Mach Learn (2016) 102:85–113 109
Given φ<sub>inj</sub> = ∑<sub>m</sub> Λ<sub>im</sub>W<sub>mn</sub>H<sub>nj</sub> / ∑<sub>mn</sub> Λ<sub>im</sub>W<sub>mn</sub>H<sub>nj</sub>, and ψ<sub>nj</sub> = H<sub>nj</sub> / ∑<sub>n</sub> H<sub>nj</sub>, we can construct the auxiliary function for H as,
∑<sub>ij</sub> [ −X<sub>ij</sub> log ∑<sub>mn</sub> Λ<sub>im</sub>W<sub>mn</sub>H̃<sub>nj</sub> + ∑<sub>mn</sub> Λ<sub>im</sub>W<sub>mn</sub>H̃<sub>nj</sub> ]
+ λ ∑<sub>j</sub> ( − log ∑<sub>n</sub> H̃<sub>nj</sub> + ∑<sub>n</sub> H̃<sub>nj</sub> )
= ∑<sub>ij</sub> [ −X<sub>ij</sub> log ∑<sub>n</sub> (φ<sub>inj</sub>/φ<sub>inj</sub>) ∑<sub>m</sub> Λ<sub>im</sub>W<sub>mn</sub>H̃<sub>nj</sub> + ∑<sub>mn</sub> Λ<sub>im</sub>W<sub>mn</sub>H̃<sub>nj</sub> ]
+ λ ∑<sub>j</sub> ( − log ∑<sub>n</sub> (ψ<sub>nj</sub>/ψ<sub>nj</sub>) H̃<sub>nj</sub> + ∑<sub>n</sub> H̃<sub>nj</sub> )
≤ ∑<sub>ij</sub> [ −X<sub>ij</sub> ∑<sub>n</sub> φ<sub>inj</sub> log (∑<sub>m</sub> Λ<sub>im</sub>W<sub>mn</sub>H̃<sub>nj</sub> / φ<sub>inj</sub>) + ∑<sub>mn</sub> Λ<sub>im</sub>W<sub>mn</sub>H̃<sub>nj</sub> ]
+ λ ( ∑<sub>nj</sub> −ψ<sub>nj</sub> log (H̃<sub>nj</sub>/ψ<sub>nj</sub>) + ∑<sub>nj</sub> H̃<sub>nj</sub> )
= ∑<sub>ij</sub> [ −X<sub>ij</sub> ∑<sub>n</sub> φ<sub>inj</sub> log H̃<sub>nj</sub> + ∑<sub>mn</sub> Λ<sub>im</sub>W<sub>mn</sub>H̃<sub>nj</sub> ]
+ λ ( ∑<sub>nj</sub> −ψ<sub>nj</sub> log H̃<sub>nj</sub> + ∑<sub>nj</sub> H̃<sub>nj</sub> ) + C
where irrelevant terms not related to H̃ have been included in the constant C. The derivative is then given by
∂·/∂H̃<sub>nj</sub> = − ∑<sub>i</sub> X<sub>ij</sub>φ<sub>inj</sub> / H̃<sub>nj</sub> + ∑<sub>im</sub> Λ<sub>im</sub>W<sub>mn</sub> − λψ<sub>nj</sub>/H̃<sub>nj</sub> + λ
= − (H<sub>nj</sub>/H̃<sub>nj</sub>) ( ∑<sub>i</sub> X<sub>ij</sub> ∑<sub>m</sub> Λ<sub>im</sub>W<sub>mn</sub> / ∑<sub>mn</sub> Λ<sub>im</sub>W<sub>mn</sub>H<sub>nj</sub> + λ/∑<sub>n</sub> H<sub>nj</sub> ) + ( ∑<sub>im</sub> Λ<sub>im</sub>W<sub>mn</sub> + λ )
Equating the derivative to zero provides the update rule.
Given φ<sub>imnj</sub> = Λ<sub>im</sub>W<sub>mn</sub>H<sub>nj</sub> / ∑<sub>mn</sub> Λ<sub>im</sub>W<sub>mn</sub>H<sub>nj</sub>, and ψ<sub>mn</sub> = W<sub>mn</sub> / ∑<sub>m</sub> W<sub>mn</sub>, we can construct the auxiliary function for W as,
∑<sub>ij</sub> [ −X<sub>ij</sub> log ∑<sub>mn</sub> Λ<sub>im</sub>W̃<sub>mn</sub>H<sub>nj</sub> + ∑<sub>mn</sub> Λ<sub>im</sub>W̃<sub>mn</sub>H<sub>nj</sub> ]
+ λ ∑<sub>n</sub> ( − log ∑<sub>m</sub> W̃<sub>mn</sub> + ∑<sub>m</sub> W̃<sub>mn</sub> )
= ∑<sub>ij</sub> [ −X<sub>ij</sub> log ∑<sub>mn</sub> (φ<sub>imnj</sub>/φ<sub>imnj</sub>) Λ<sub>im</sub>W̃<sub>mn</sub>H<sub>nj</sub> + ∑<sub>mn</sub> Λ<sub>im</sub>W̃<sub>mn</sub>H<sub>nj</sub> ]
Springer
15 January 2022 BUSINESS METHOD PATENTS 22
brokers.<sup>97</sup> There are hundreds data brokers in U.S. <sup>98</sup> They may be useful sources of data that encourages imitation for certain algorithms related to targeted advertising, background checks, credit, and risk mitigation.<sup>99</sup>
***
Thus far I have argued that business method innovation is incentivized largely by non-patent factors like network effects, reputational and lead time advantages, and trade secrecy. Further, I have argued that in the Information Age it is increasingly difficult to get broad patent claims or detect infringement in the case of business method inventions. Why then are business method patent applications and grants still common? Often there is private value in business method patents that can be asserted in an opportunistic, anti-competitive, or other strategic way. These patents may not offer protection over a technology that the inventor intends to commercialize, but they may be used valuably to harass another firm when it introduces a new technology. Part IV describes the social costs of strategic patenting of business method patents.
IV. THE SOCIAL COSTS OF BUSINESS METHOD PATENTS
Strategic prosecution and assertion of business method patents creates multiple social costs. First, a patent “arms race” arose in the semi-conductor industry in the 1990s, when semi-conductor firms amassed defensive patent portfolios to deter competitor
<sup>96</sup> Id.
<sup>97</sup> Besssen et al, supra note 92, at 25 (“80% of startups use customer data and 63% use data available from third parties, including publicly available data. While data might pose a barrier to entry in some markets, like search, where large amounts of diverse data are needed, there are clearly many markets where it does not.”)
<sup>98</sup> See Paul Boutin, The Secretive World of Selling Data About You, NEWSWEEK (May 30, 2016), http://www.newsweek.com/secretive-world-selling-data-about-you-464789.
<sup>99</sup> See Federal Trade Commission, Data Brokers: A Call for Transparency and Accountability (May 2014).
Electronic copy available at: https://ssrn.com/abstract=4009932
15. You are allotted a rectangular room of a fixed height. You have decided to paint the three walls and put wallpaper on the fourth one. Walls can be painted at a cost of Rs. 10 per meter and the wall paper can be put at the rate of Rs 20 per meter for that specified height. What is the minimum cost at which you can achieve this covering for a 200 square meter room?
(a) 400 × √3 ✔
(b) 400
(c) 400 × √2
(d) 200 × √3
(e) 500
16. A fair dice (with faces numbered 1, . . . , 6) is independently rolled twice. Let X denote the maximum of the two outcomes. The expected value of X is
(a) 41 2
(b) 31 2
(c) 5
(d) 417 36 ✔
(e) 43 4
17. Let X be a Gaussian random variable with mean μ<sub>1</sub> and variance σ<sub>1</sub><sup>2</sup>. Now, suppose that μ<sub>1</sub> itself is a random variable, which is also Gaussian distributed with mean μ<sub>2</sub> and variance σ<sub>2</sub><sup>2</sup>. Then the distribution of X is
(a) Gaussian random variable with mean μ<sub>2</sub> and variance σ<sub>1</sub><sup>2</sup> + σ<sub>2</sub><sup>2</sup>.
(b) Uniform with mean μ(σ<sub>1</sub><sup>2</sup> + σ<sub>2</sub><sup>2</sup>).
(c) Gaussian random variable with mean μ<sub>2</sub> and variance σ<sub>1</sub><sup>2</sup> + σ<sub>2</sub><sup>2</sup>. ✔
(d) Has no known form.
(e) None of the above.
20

------------

**Requirement:** In the listing above, show every line with the word "derivative".

**Response to this exercise:**
where irrelevant terms not related to H̃ have been included in the constant C. The derivative is then given by
Equating the derivative to zero provides the update rule.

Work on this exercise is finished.